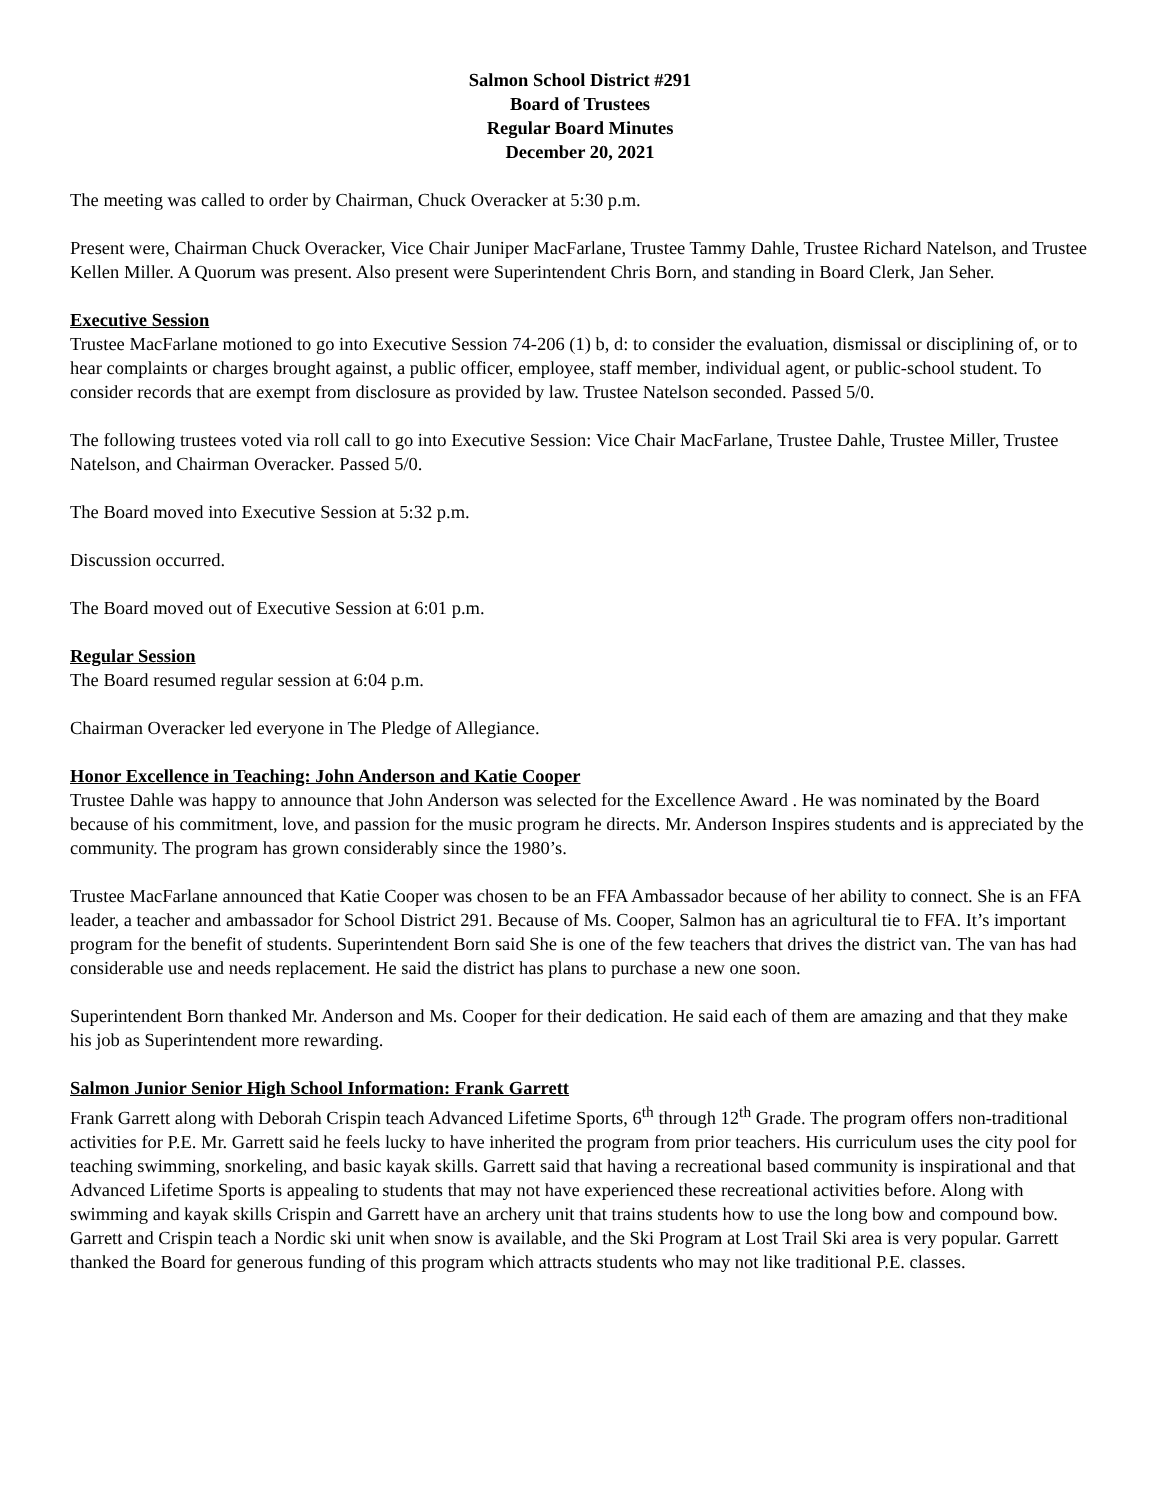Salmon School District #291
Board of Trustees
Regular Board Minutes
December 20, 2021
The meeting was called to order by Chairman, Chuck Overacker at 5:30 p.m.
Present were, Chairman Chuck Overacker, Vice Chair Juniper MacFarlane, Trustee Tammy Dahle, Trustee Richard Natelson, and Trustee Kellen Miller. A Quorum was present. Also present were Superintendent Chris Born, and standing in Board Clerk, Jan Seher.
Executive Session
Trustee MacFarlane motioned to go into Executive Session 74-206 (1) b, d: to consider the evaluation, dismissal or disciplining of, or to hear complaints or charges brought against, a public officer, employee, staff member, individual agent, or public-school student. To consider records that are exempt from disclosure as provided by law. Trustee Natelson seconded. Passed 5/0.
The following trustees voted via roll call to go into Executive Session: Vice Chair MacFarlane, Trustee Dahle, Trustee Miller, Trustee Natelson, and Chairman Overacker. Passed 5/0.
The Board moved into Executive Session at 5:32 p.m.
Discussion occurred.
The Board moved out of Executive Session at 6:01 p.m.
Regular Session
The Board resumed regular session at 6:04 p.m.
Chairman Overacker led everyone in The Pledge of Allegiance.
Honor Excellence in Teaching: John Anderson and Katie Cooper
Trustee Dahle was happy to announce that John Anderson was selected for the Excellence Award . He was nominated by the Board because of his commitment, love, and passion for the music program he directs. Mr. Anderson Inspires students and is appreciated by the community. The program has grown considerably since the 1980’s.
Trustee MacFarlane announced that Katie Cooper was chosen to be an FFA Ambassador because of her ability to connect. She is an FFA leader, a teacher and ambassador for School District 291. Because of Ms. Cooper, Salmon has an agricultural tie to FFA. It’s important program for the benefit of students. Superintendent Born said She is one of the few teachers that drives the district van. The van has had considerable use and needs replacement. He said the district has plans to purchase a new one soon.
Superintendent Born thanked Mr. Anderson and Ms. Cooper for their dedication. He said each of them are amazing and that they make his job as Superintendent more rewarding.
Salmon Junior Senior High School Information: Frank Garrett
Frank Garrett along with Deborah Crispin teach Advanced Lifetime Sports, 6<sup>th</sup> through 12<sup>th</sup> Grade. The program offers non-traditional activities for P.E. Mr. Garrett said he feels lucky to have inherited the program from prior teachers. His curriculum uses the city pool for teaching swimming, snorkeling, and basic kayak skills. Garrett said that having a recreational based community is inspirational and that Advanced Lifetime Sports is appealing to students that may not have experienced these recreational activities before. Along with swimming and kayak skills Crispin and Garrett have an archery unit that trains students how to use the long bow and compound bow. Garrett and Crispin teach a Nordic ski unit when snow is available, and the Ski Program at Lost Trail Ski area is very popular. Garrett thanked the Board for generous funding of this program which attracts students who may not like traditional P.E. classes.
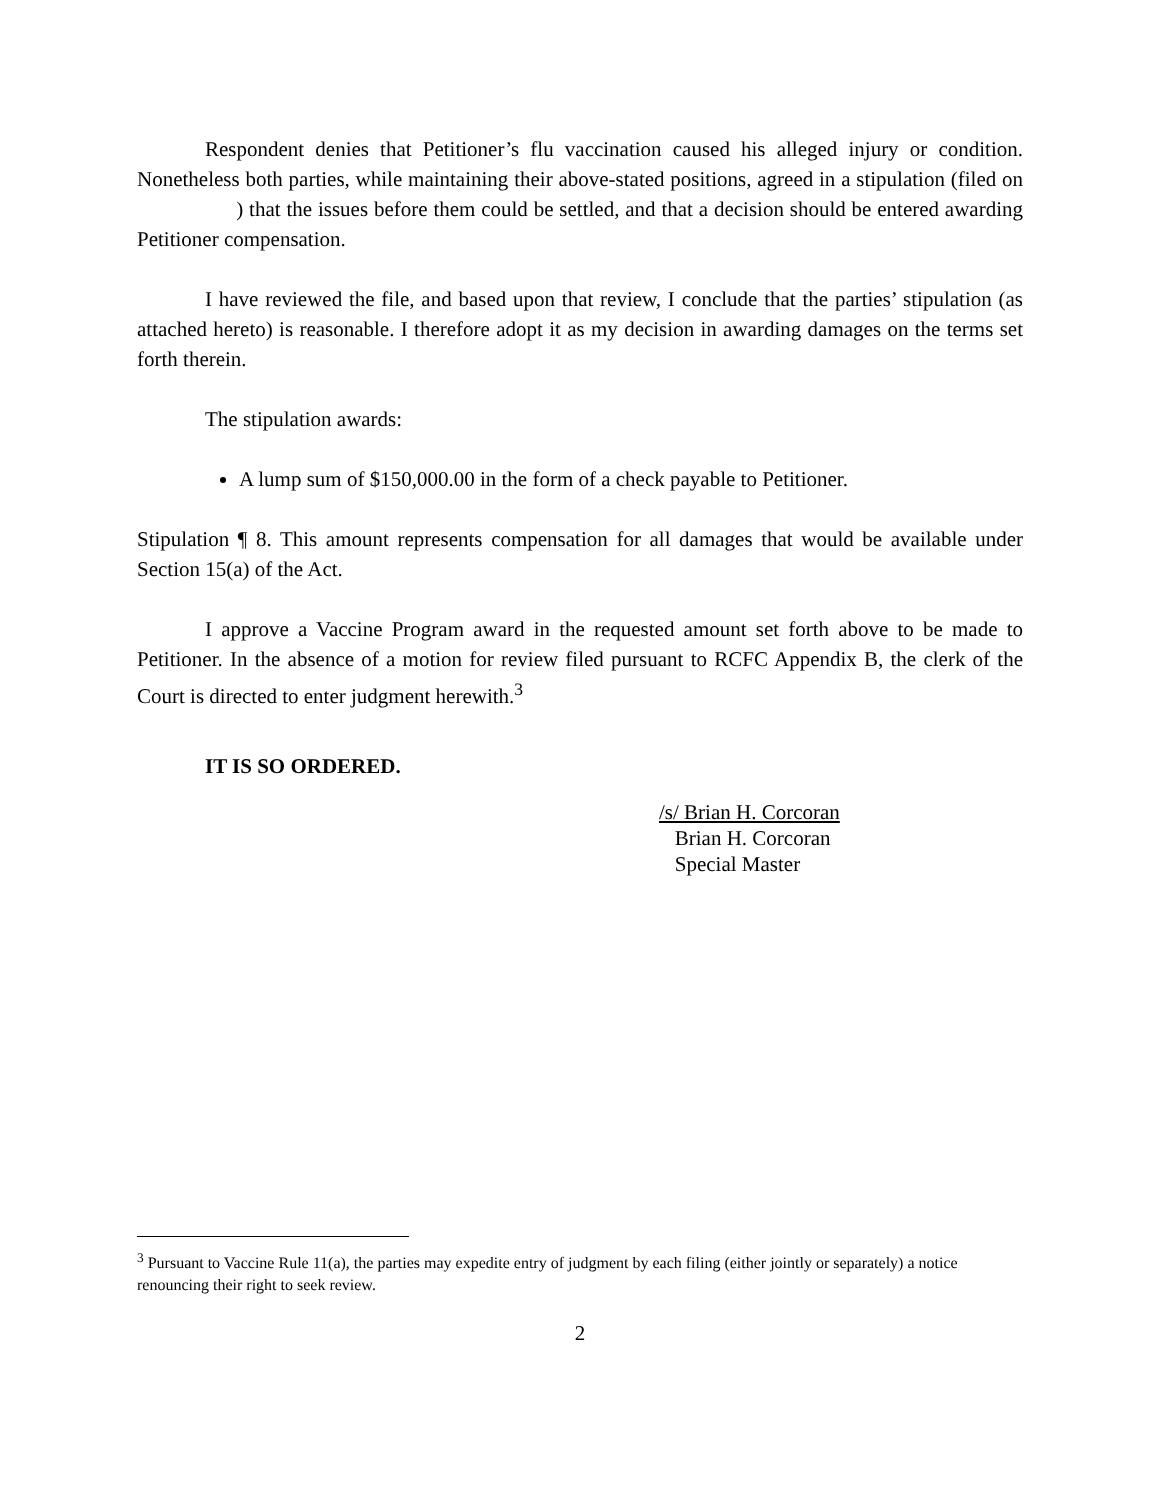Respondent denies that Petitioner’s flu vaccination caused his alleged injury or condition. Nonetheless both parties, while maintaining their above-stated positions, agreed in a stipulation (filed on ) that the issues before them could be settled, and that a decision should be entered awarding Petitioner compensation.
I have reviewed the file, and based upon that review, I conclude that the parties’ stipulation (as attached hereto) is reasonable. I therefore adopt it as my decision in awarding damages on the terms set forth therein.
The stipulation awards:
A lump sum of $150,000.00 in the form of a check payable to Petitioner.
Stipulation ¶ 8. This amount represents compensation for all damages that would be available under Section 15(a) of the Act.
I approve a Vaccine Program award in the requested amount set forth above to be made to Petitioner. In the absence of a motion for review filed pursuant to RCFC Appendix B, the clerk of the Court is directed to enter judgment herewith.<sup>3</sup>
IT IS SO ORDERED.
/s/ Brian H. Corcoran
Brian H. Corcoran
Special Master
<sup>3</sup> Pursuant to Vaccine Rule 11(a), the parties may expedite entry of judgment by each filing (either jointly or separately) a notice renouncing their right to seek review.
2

_ _ _ _ _

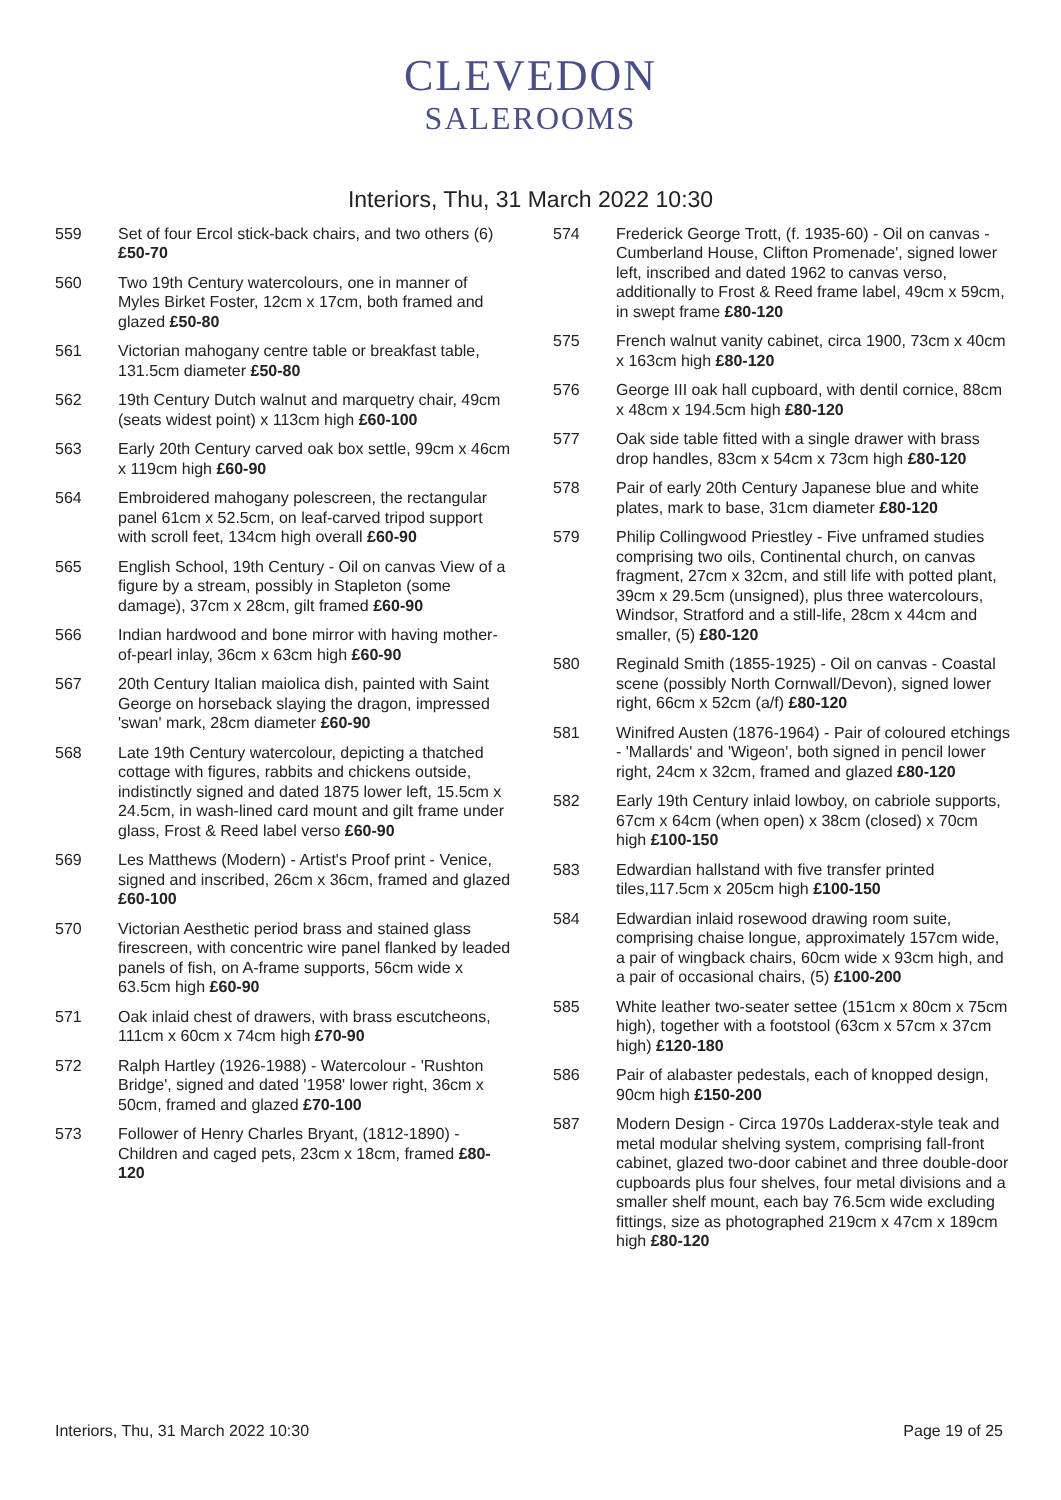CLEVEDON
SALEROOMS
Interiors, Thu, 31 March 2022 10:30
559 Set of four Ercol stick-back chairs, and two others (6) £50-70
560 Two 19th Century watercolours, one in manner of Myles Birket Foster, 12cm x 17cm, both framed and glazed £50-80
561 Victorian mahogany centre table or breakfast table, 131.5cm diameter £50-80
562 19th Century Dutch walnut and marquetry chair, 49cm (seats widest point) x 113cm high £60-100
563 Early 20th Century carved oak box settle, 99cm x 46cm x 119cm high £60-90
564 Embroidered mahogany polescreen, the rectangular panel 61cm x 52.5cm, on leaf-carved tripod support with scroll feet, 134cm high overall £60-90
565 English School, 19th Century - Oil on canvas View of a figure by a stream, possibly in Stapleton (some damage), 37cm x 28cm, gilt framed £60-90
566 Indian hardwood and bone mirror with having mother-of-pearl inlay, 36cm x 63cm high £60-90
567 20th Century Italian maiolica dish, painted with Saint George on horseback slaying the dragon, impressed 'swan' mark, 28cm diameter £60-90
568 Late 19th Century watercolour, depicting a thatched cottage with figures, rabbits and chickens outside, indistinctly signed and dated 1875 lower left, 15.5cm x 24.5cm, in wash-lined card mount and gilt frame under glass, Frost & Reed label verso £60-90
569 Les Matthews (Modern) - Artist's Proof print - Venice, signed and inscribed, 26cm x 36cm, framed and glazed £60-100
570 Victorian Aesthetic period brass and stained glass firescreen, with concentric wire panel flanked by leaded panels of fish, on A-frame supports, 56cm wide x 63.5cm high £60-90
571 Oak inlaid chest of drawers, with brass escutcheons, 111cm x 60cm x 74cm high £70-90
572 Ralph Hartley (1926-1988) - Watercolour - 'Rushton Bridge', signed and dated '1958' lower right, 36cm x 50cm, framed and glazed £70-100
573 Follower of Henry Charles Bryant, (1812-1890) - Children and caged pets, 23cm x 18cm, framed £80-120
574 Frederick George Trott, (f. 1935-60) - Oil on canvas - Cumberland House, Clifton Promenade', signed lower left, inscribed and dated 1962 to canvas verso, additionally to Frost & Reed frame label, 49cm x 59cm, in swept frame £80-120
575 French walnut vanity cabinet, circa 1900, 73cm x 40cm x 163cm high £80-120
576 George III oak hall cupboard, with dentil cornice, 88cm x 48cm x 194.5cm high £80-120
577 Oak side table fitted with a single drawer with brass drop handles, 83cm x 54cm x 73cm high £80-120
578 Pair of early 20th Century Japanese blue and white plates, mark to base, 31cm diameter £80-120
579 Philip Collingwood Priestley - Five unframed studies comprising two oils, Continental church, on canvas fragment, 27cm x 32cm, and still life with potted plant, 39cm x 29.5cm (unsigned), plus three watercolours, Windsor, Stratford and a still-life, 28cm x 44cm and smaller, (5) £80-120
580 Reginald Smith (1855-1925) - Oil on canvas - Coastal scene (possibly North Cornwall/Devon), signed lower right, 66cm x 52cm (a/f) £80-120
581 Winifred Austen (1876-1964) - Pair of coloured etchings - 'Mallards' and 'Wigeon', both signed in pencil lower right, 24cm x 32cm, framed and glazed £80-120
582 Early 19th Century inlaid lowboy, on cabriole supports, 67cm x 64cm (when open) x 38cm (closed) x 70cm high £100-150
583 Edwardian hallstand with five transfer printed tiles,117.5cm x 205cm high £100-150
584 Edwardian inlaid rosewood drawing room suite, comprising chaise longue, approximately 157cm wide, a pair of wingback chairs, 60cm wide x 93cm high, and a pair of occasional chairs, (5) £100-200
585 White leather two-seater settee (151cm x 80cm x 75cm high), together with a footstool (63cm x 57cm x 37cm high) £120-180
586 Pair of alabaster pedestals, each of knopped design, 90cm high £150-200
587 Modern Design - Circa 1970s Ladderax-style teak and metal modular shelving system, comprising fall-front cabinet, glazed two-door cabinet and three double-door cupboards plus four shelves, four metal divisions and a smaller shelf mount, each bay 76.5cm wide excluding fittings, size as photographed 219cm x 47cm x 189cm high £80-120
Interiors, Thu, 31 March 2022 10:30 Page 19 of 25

_ _ _ _ _

WHAT YOU ARE ASKED TO DO =
In your answer, include only the lines above starting at the line that holds "563 Early 20th" and ending at the line that holds "577 Oak side", copied exactly.

TASK ANSWER =
563 Early 20th Century carved oak box settle, 99cm x 46cm x 119cm high £60-90
564 Embroidered mahogany polescreen, the rectangular panel 61cm x 52.5cm, on leaf-carved tripod support with scroll feet, 134cm high overall £60-90
565 English School, 19th Century - Oil on canvas View of a figure by a stream, possibly in Stapleton (some damage), 37cm x 28cm, gilt framed £60-90
566 Indian hardwood and bone mirror with having mother-of-pearl inlay, 36cm x 63cm high £60-90
567 20th Century Italian maiolica dish, painted with Saint George on horseback slaying the dragon, impressed 'swan' mark, 28cm diameter £60-90
568 Late 19th Century watercolour, depicting a thatched cottage with figures, rabbits and chickens outside, indistinctly signed and dated 1875 lower left, 15.5cm x 24.5cm, in wash-lined card mount and gilt frame under glass, Frost & Reed label verso £60-90
569 Les Matthews (Modern) - Artist's Proof print - Venice, signed and inscribed, 26cm x 36cm, framed and glazed £60-100
570 Victorian Aesthetic period brass and stained glass firescreen, with concentric wire panel flanked by leaded panels of fish, on A-frame supports, 56cm wide x 63.5cm high £60-90
571 Oak inlaid chest of drawers, with brass escutcheons, 111cm x 60cm x 74cm high £70-90
572 Ralph Hartley (1926-1988) - Watercolour - 'Rushton Bridge', signed and dated '1958' lower right, 36cm x 50cm, framed and glazed £70-100
573 Follower of Henry Charles Bryant, (1812-1890) - Children and caged pets, 23cm x 18cm, framed £80-120
574 Frederick George Trott, (f. 1935-60) - Oil on canvas - Cumberland House, Clifton Promenade', signed lower left, inscribed and dated 1962 to canvas verso, additionally to Frost & Reed frame label, 49cm x 59cm, in swept frame £80-120
575 French walnut vanity cabinet, circa 1900, 73cm x 40cm x 163cm high £80-120
576 George III oak hall cupboard, with dentil cornice, 88cm x 48cm x 194.5cm high £80-120
577 Oak side table fitted with a single drawer with brass drop handles, 83cm x 54cm x 73cm high £80-120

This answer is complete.